China’s oldest oil and gas producer has established a toehold in Western Canada with a C$320 million ($288 million) takeover of a fledgling Alberta firm.

Yanchang Petroleum International Ltd. and Novus Energy Inc. completed the transaction, announced last fall, with an elaborate deal signing ceremony this week in the Canadian industry capital of Calgary.

The combination attracted attention as the largest Chinese takeover of a Canadian energy firm since CNOOC Ltd.’s C$15.1 billion purchase of Nexen Inc. in 2012 (see Daily GPI, July 24, 2012).

Alberta Energy Minister Diana McQueen contributed an encouraging statement to the ceremony, saying the provincial government hopes to attract continuing Chinese interest. She said the deal shows foreign investor confidence in Canada.

The Novus transaction, unlike Nexen’s, was too small and involved the wrong assets to trigger intensive examination or slow approval by the federal government.

The Nexen transaction led to months-long scrutiny by the Conservative regime in Ottawa, a national economic policy debate and a tightening of foreign investment controls.

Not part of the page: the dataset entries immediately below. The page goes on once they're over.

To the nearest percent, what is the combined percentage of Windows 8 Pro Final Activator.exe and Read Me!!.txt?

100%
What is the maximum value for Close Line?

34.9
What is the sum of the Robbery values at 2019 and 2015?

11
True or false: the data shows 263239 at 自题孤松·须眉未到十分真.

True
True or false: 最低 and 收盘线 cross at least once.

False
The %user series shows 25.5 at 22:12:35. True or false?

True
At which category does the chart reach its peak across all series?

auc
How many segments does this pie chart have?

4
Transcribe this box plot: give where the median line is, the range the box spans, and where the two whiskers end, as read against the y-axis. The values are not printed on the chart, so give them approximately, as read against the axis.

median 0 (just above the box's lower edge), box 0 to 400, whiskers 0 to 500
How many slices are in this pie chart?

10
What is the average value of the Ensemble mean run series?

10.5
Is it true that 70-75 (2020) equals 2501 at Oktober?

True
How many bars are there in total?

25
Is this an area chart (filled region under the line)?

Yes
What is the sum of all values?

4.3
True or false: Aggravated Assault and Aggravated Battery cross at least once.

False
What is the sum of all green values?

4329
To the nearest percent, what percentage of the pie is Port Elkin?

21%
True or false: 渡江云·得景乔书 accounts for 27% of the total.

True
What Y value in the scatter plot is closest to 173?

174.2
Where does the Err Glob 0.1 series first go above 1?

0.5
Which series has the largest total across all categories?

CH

The Nexen takeover was a case of a Chinese state-controlled enterprise scooping up an elder pillar of the Canadian industry with big oilsands interests as well as extensive international assets in the North Sea and Gulf of Mexico.

About C$100 million ($90 million), or nearly one-third, of the takeover cost of 25-employee Novus is an acceptance by Yanchang of debts accumulated by the six-year-old Calgary firm, which was in turn sired by a merger of small producers.

Novus produces about 3,400 boe/d of oil and liquid byproducts of natural gas, primarily in Saskatchewan. The company has also built up a spread of Alberta drilling rights for future field developments.